The top five skills of a CISO
11:30 Wednesday, 11 August 2021
UK Cyber Security Council
What skills does one need to work in cyber security? How long is a piece of string? It’s tempting to suggest that if one asks half a dozen different people, there will be half a dozen different answers. But is that in fact the case? We compared ten different articles that focus on the skills a CISO needs.
With regard to technical expertise, four of ten chose not to say it was necessary and instead focused on the soft skills elements. The majority (six) that did cite it as necessary, however, were generally very blunt – saying, for example: “effective CISOs … do need to have a strong understanding of the information technology systems they are protecting and the tools they are using to protect them”.
The closest to unanimity among CISO skills was communication – and in fact those that didn’t specify the “c” word specifically still alluded to it with phrases like “executive presence” and “ability to influence the Board”. Communication is firmly on the CISO skills list, therefore.

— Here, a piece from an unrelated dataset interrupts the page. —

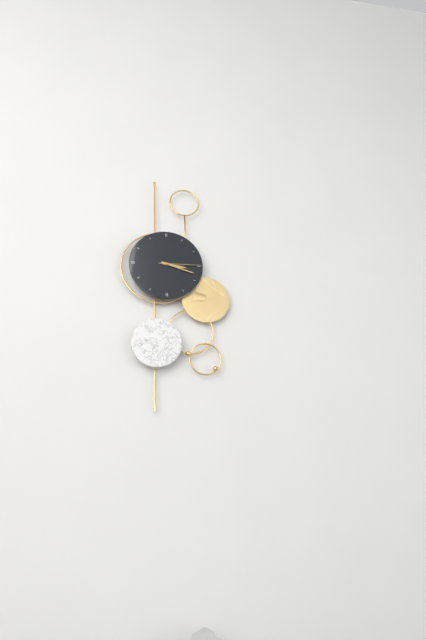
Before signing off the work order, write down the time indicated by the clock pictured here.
3:18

Strategy and an understanding of the business mission also scored well. One list cited “knowledge and understanding of the business and its mission” specifically, while others used words like “align plans with core objectives” and “align [the] business mission with security objectives”.
Leadership was listed specifically in four of the ten lists, with “supervisory” skills in one more and “planning and strategic management’ in another. The rough concept is clearly considered important in some guise, therefore.
The final item that leapt from the page in six of the ten lists was the ability to learn and continuously develop one’s skills. As one list put it: “[CISOs] must be dedicated to their own education and self-development”.
The other skills that received fewer mentions? “Political skills” was an interesting one, though the detail talks in a slightly more diplomatic way as: “understand[ing] the needs and concerns of the executive team … and then present the information security program as a response to these needs”. Then we had “having a mind for metrics”, problem-solving skills, inter-departmental co-ordination, attention to detail, ambition, empathy and ethics.
The core five top skills were largely unsurprising, though: begin with a level of technical knowledge, be a tremendous communicator, be an effective leader, and make sure you understand the business so you can apply your security approach to it. And finally, keep your knowledge up to date to remain effective.